The TARA workflow described under Threat Analysis and Risk Assessment requires rich tool assistance. With Microsoft Excel you will soon lose the overview how everything is connected. Currently, there are very few tools with a corresponding focus. Microsoft’s Threat Modeling Tool (TMT) is one of those, but it only covers the TA (threat analysis) part and not the RA (the risk assessment) part including impact assessment. Nevertheless, their threat modeling website is a good source of information.
Let’s go through some other places where tool assistance is desirable.
There is one relation between system entities that is particularly cumbersome to capture: the mapping of functions to components, data and data flows. However, it is important to know which functions are affected if a certain component is vulnerable. Fortunately, it is possible to use existing modeled relations between the remaining elements to ease function assignment. For example, if some data is stored in a component, it is likely that any function mapped to this data should also be mapped to that function. YAKINDU Security Analyst offers a reduced data-centric view on the function mapping with corresponding consistency checks.
With increasing number of system elements it becomes difficult to ensure that all assets have been considered. An overview of possible assets and the security attributes (e.g. confidentiality, availability, integrity) per element is very helpful. Because the system is subject to change it is important that snapshots of this overview can be compared.

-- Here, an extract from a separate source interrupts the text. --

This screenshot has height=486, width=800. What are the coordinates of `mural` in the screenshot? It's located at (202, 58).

A similar overview like for asset identification is possible for threats. This only requires that the threat catalog is classified in some way, e.g. based on Microsoft STRIDE.
Technology tags are a very simple but powerful addition to enrich catalogs. Based on this information a tool is able to provide much more precise suggestions about possible threats and controls for a given system.

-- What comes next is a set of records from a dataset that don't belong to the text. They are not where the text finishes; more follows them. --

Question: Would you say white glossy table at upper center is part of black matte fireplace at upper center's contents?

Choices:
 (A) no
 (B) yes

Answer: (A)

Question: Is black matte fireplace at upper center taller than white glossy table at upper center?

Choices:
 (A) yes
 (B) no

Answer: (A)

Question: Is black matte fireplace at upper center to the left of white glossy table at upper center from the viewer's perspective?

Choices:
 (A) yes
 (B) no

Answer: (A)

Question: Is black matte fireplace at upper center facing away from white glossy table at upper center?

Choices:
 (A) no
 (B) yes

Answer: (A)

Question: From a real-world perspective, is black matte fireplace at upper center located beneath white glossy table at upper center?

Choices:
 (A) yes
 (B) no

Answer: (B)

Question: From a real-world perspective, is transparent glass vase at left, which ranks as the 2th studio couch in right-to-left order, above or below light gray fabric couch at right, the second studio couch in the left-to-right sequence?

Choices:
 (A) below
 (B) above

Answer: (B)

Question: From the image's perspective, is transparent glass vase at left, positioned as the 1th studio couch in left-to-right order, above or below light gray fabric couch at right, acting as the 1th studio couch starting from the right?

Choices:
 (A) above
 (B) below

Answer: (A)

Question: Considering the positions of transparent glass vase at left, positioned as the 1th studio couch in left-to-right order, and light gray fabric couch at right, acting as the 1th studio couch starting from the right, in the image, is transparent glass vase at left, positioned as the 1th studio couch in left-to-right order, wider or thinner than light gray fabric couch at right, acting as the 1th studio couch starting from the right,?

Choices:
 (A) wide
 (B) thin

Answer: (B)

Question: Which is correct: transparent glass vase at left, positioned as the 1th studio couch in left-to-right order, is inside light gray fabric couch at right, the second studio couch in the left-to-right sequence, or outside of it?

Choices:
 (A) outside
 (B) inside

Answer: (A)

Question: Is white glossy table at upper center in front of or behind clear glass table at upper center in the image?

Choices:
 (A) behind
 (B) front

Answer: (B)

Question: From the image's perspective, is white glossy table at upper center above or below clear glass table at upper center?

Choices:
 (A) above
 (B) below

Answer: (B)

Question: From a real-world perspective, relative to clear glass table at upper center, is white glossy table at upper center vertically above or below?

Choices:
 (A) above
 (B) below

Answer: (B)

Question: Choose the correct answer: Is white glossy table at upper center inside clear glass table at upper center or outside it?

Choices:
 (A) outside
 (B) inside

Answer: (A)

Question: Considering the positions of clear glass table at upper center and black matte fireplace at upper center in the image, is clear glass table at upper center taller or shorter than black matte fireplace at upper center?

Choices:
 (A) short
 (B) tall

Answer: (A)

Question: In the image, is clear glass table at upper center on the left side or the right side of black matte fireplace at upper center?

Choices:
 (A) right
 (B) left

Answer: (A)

Relations between Elements
When following our recommended workflow, attack effort and impact are assessed at separate elements. If this separation is not uphold there is a danger of inconsistent assessments. But this implies a large number of relations between security goals, threats and controls. Fortunately, this can be largely automated based on the system model.
As an example let’s assume that we have identified the asset “password” which is transferred between two components. Furthermore, we have identified a threat “eavesdropping” on the communication channel between these components. Because the tool is aware that the data is transferred over this channel it can suggest that the confidentiality of the password is threatened by eavesdropping. In YAKINDU Security Analyst the rules which are used to generate these suggestions are highly customizable. It can be precisely configured which relations in the system model are considered and which security attributes (e.g. confidentiality, integrity, availability) are affected.